Avec sa courte victoire, Jean Charest a obtenu ce qu'il désirait après avoir purgé 21 mois en minorité. Il tient seul le volant. Mais le chef libéral devra garder les deux mains dessus. Parce que la route qui se dresse devant le Québec, en ce début d'hiver, est hasardeuse.

Avec sa courte victoire, Jean Charest a obtenu ce qu'il désirait après avoir purgé 21 mois en minorité. Il tient seul le volant. Mais le chef libéral devra garder les deux mains dessus. Parce que la route qui se dresse devant le Québec, en ce début d'hiver, est hasardeuse.

Le premier ministre a trimé dur pour remporter cette bataille et faire oublier ses premières années où il «s'enfargeait» dans les fleurs du tapis. Mais il eu de la chance, à l'image de cette campagne où aucun enjeu n'a collé au fond de la poêle, à part peut-être les ennuis de la Caisse de dépôt et placement du Québec.

Les derniers chiffres sur le chômage auraient pu lui jouer un mauvais tour, à trois jours du scrutin. Mais, alors que l'Ontario voyait disparaître 66 000 emplois en novembre, le Québec a tiré son épingle du jeu en créant 2500 postes. Cette petite récolte était inespérée dans les circonstances.

Anomalie ou résistance d'une économie diversifiée qui a déjà accusé les pires coups? Jean Charest s'est appuyé sur le taux de chômage de 7,1% du Québec, un creux historique, pour se refuser même à échafauder un plan de sauvetage de l'économie, en entrevue au Soleil samedi. Si l'optimisme de Jean Charest est louable, cette remarque rappelle toutefois la nonchalance avec laquelle le premier ministre avait attaqué son premier mandat.

Le Québec est souvent comparé au village gaulois qui résiste à l'envahisseur romain. Mais il ne possède pas la potion magique du druide pour le protéger des malheurs de ses voisins, ses meilleurs clients. Le premier ministre devra être prêt à réagir rapidement, si l'économie du Québec se détériore.

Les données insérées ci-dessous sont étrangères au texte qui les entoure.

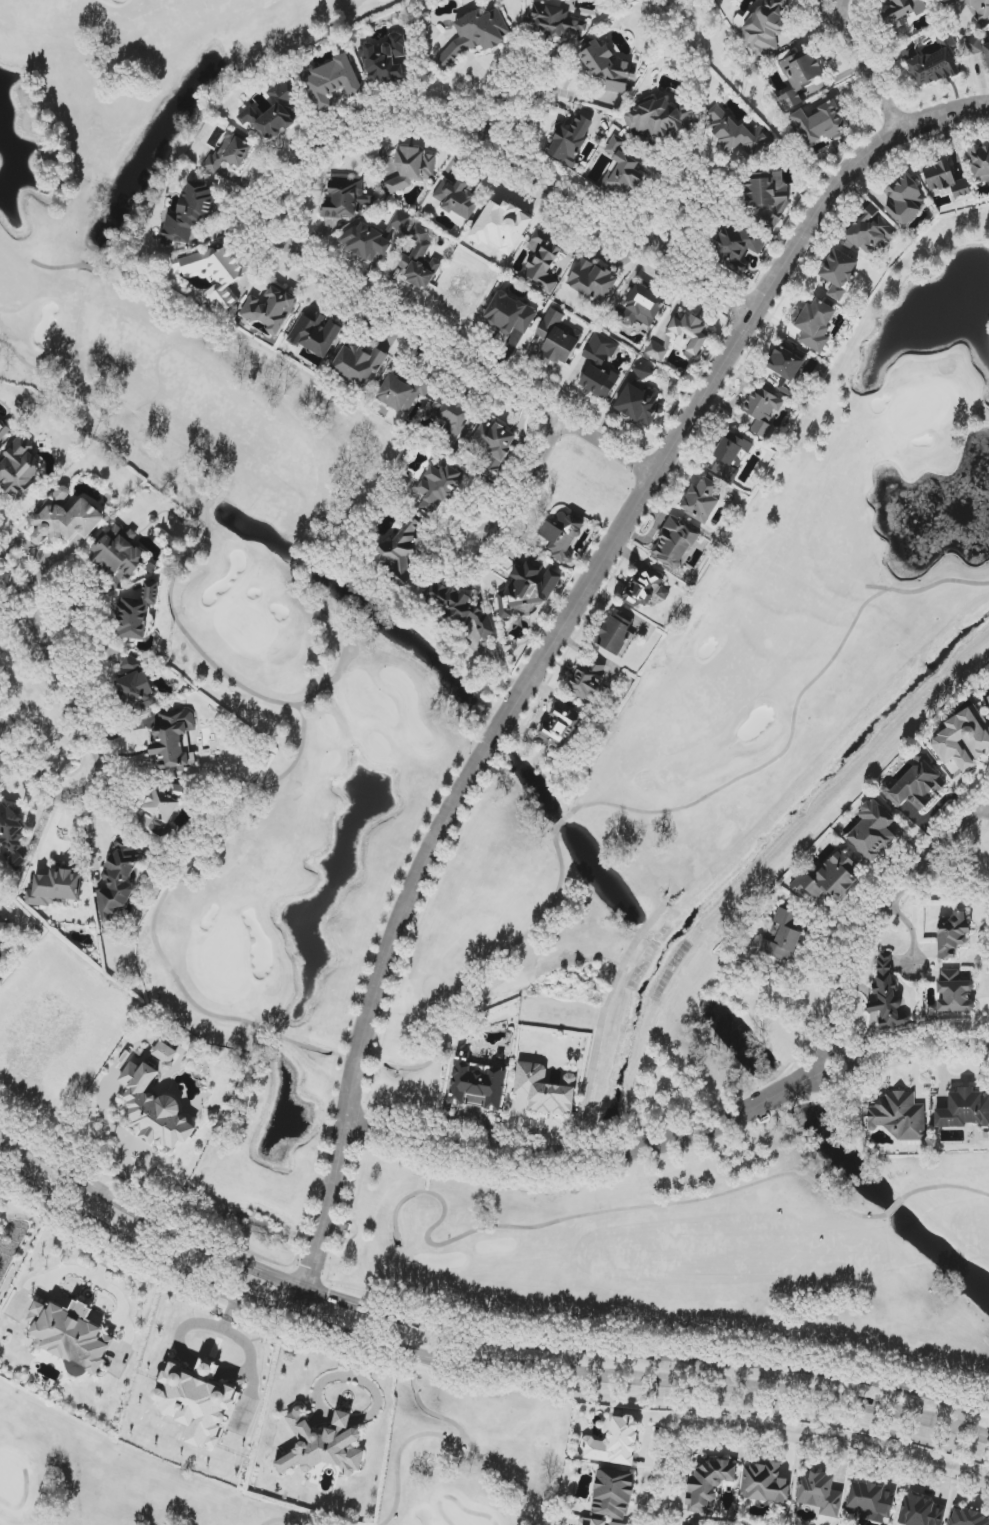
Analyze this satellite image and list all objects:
building: (979, 9)
building: (902, 12)
building: (555, 23)
building: (765, 27)
building: (474, 36)
building: (973, 46)
building: (987, 51)
building: (385, 61)
building: (935, 65)
road: (867, 66)
building: (607, 67)
building: (800, 77)
building: (333, 82)
road: (503, 93)
building: (273, 113)
building: (658, 118)
building: (820, 123)
building: (738, 134)
building: (569, 141)
building: (614, 146)
building: (230, 152)
road: (303, 161)
building: (980, 164)
building: (411, 169)
building: (623, 177)
building: (945, 180)
building: (344, 198)
building: (456, 198)
building: (766, 200)
building: (905, 200)
road: (678, 207)
building: (188, 214)
building: (502, 227)
building: (867, 230)
building: (366, 241)
building: (737, 248)
building: (418, 261)
building: (542, 261)
building: (217, 273)
building: (839, 273)
building: (592, 281)
building: (271, 309)
building: (509, 314)
building: (816, 324)
building: (315, 335)
building: (680, 336)
building: (557, 339)
building: (787, 361)
building: (359, 365)
building: (600, 367)
building: (581, 369)
building: (642, 373)
building: (401, 393)
building: (639, 404)
building: (451, 417)
building: (4, 431)
building: (493, 446)
building: (731, 456)
building: (19, 468)
building: (439, 486)
road: (521, 488)
building: (701, 500)
building: (66, 520)
building: (562, 536)
building: (674, 544)
park: (853, 550)
building: (399, 552)
building: (119, 553)
building: (646, 588)
building: (528, 589)
building: (458, 607)
building: (136, 612)
building: (616, 633)
road: (550, 646)
building: (589, 679)
building: (135, 687)
building: (988, 698)
building: (559, 725)
road: (101, 726)
building: (964, 739)
building: (174, 740)
building: (916, 787)
building: (158, 815)
building: (10, 830)
building: (872, 830)
building: (118, 879)
building: (56, 888)
road: (875, 932)
building: (782, 935)
building: (953, 935)
road: (915, 944)
building: (0, 952)
building: (954, 993)
building: (886, 994)
road: (602, 1017)
building: (170, 1057)
road: (912, 1057)
building: (478, 1084)
building: (545, 1089)
building: (154, 1109)
building: (964, 1109)
building: (899, 1117)
road: (110, 1125)
road: (599, 1155)
road: (79, 1271)
park: (653, 1286)
road: (123, 1308)
road: (82, 1310)
road: (198, 1323)
building: (70, 1335)
road: (474, 1336)
road: (251, 1355)
road: (475, 1366)
road: (209, 1368)
road: (712, 1369)
building: (198, 1402)
road: (961, 1420)
road: (789, 1437)
building: (615, 1443)
building: (323, 1445)
park: (111, 1479)
building: (764, 1483)
building: (708, 1484)
building: (819, 1492)
building: (612, 1493)
building: (871, 1502)
building: (921, 1511)
building: (967, 1518)
building: (600, 1522)

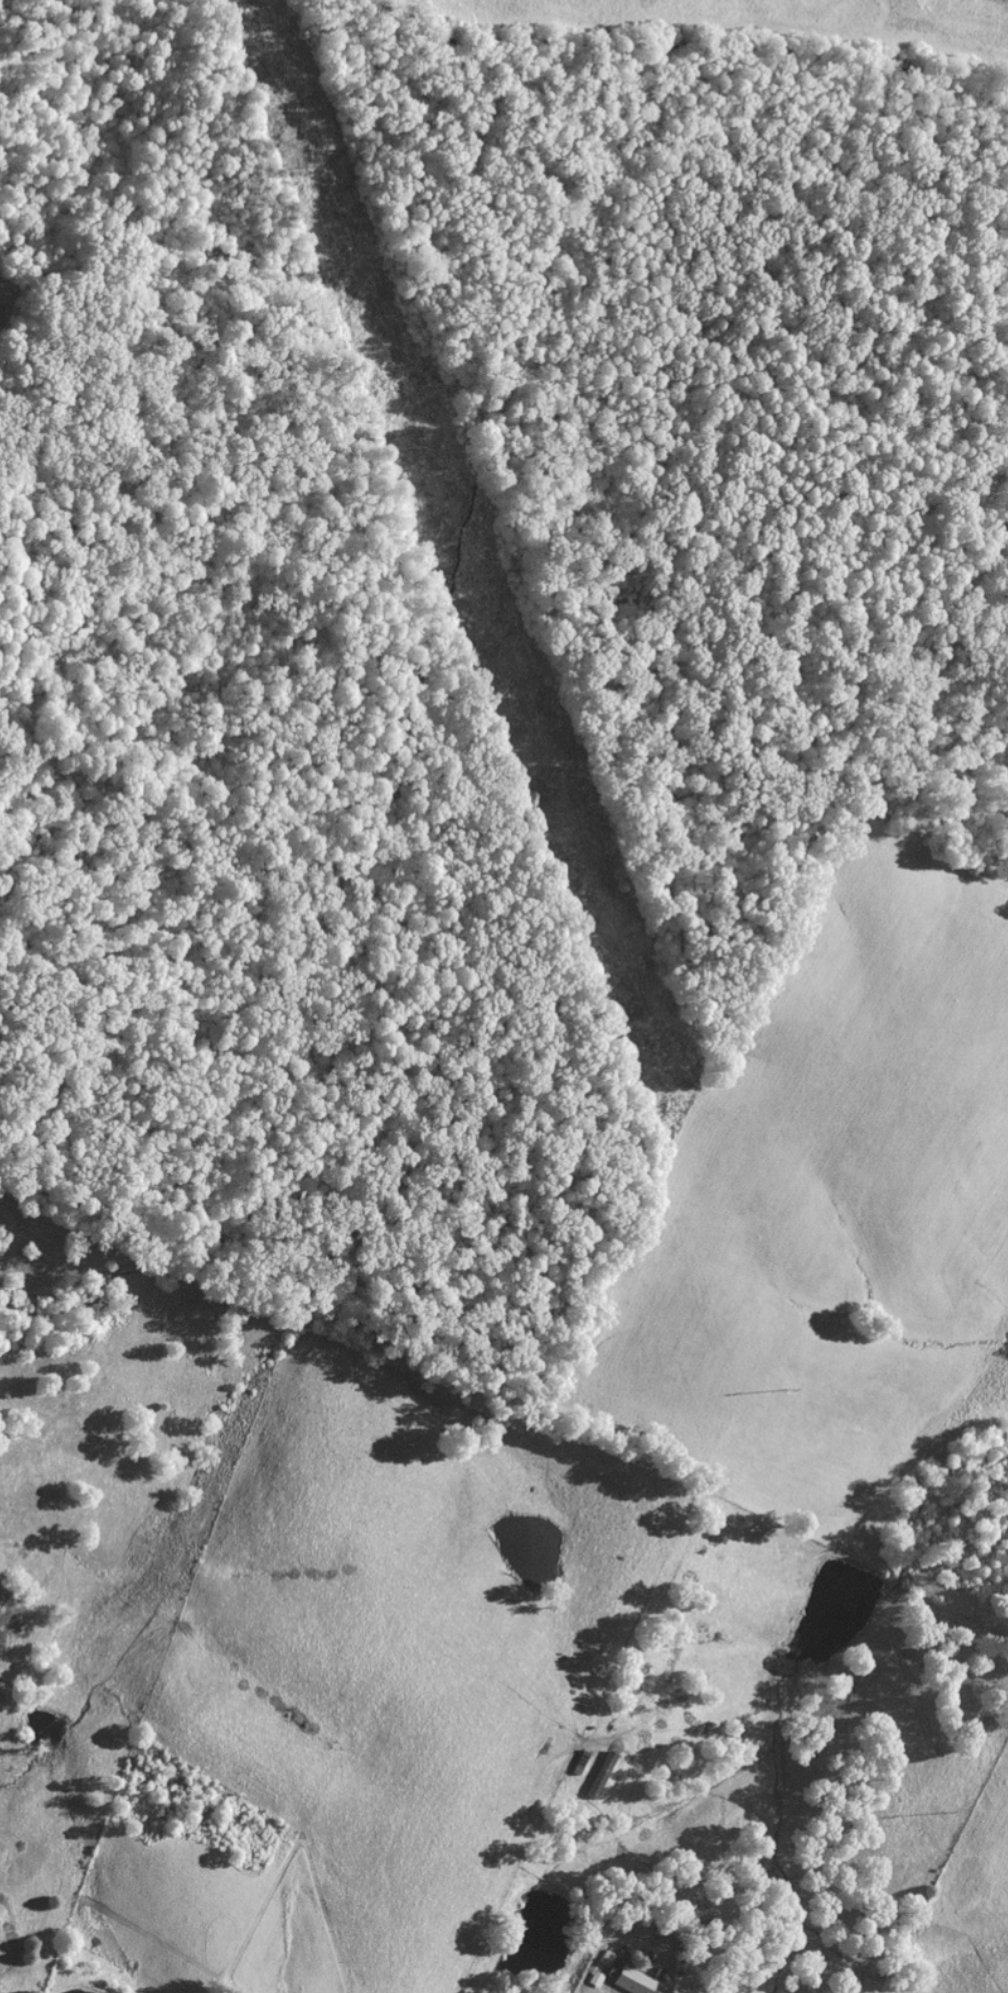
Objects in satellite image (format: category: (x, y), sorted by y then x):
building: (579, 1759)
building: (600, 1772)
building: (670, 1902)
building: (595, 1977)
building: (633, 1978)

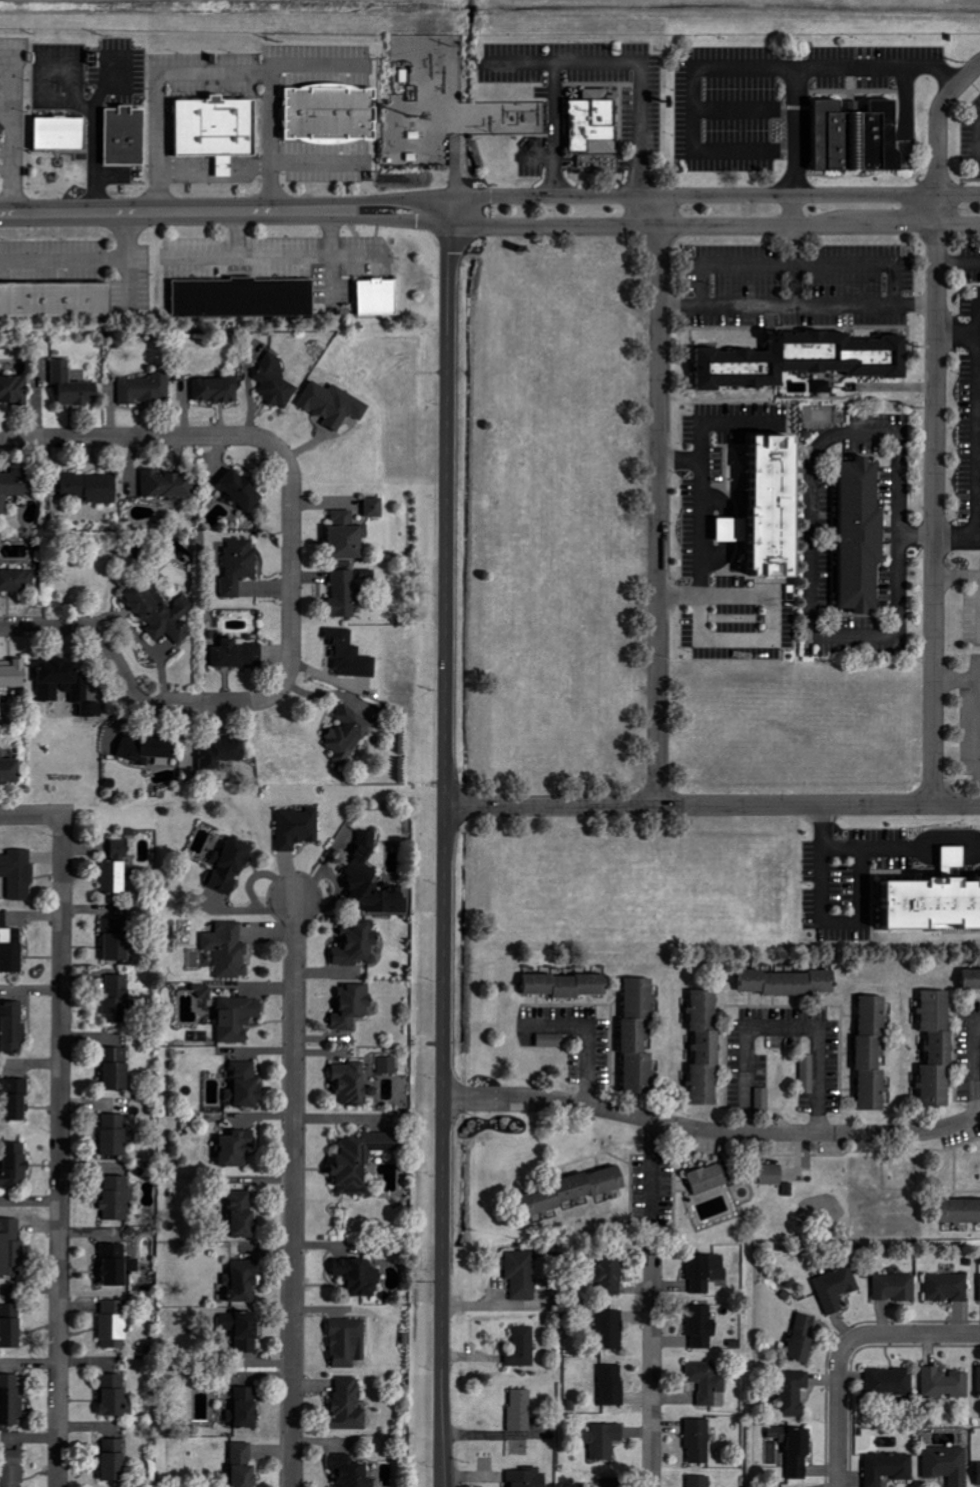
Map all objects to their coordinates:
road: (723, 62)
road: (877, 63)
road: (215, 70)
road: (636, 70)
building: (1, 76)
road: (6, 111)
building: (333, 113)
road: (937, 121)
building: (589, 123)
building: (3, 127)
road: (552, 127)
building: (219, 129)
building: (62, 133)
building: (126, 136)
building: (860, 137)
road: (978, 140)
road: (451, 144)
road: (90, 157)
road: (10, 190)
road: (694, 194)
road: (958, 195)
road: (390, 198)
road: (327, 205)
road: (792, 208)
road: (936, 208)
road: (163, 211)
road: (386, 218)
road: (958, 222)
road: (693, 224)
road: (958, 259)
road: (79, 261)
road: (791, 262)
building: (380, 296)
building: (245, 298)
building: (56, 300)
road: (797, 302)
building: (798, 360)
building: (276, 381)
building: (824, 386)
building: (74, 387)
building: (13, 388)
building: (146, 389)
building: (218, 390)
building: (335, 404)
road: (976, 431)
road: (145, 438)
building: (169, 485)
building: (15, 487)
building: (92, 487)
building: (243, 490)
road: (657, 500)
road: (447, 501)
building: (376, 508)
building: (775, 510)
road: (935, 513)
road: (804, 515)
building: (864, 535)
building: (347, 536)
building: (240, 566)
road: (292, 569)
building: (14, 580)
building: (344, 594)
building: (162, 614)
road: (700, 640)
building: (238, 654)
building: (351, 655)
building: (13, 674)
building: (67, 690)
road: (129, 691)
road: (977, 697)
building: (348, 735)
building: (148, 748)
building: (224, 753)
building: (10, 770)
road: (957, 805)
road: (689, 806)
road: (31, 816)
building: (299, 828)
building: (121, 850)
road: (879, 854)
building: (231, 867)
building: (19, 874)
building: (115, 878)
building: (373, 880)
building: (935, 906)
building: (117, 940)
building: (11, 947)
building: (358, 947)
building: (229, 950)
building: (972, 981)
building: (790, 983)
building: (569, 986)
building: (205, 993)
building: (118, 1000)
building: (353, 1007)
building: (238, 1019)
road: (772, 1025)
building: (13, 1027)
road: (579, 1035)
building: (640, 1037)
building: (707, 1049)
building: (939, 1049)
building: (874, 1054)
road: (966, 1064)
building: (388, 1065)
building: (117, 1070)
building: (353, 1084)
building: (246, 1087)
building: (17, 1099)
road: (711, 1131)
building: (115, 1135)
road: (443, 1147)
building: (237, 1149)
road: (60, 1151)
building: (362, 1162)
building: (15, 1167)
building: (773, 1175)
building: (710, 1179)
building: (575, 1192)
road: (293, 1193)
building: (118, 1199)
building: (962, 1212)
building: (243, 1214)
building: (12, 1249)
building: (119, 1267)
building: (706, 1270)
building: (523, 1274)
building: (612, 1274)
building: (360, 1276)
building: (244, 1281)
building: (896, 1286)
building: (948, 1287)
building: (837, 1288)
building: (115, 1323)
building: (702, 1325)
building: (11, 1326)
building: (244, 1329)
building: (611, 1329)
road: (924, 1334)
building: (804, 1338)
building: (348, 1341)
building: (523, 1347)
road: (653, 1364)
building: (979, 1376)
building: (707, 1381)
building: (891, 1382)
building: (946, 1383)
building: (613, 1384)
building: (794, 1392)
building: (115, 1395)
building: (11, 1399)
road: (838, 1403)
building: (349, 1404)
building: (246, 1408)
building: (521, 1409)
building: (779, 1433)
building: (605, 1439)
building: (699, 1440)
building: (800, 1452)
building: (115, 1459)
building: (949, 1464)
building: (242, 1466)
building: (11, 1467)
building: (889, 1468)
building: (352, 1471)
building: (528, 1477)
building: (612, 1481)
building: (699, 1481)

Cela dit, malgré l'importance qu'on leur prête, les gouvernements n'ont pas beaucoup d'emprise sur la situation économique d'une juridiction ouverte sur le monde. La valeur du dollar, la santé des États-Unis ou encore le prix du pétrole, le Québec les subit.

Jean Charest s'est engagé dans cette campagne à accélérer les travaux d'infrastructures, qui étaient déjà substantiels. De 37 milliards, ils passeront à 41 milliards de dollars d'ici 2013. C'est l'une des meilleures façons d'amoindrir le choc d'une économie qui freine brusquement.

Mais ce n'est pas tout de rehausser les investissements publics. Encore faut-il s'assurer qu'ils soient menés rondement. Or, comme on le voit dans le dossier du Centre hospitalier universitaire de Montréal (CHUM), où les retards, modifications aux plans et dépassements de coûts se multiplient, le plus grand soin doit être apporté à l'exécution des travaux. Le gouvernement n'a pas le luxe d'être brouillon.

Il n'y a pas que l'emploi qui préoccupe, la Caisse de dépôt aussi. Jean Charest s'est dérobé aux questions en campagne électorale. Mais les ennuis de la Caisse vont bientôt revenir au visage de son gouvernement comme un boomerang. Si tous les investisseurs institutionnels souffrent de la déconfiture des marchés boursiers, les résultats de la Caisse s'annoncent catastrophiques. La Caisse a lourdement investi dans du papier commercial d'une qualité plus douteuse qu'il n'y paraissait au premier coup d'oeil. Elle s'est lancée dans des opérations de couverture qui ont tourné au vinaigre.

Ces pertes auront des conséquences concrètes pour ses déposants, comme la Société de l'assurance automobile du Québec, qui pourraient être forcés de hausser leurs primes et cotisations de façon significative.

Le premier ministre a cherché à se dégager de toute responsabilité. Il n'a pas géré lui-même les portefeuilles de la Caisse. Et puis, ce sont les déposants qui ont fixé leurs objectifs de rendement, leur tolérance au risque, etc.

La Caisse, on s'en rend maintenant compte, a pris quelques risques inconsidérés ces dernières années, sous la direction de Henri-Paul Rousseau et de Richard Guay. Or, le gouvernement a cautionné cette direction en approuvant la nomination de Richard Guay que lui a soumise le conseil de la Caisse.

Richard Guay, qui a prolongé hier son congé de maladie jusqu'en janvier, ne reprendra peut-être pas la direction de la Caisse. Mais Jean Charest, lui, devra vivre avec ce gâchis.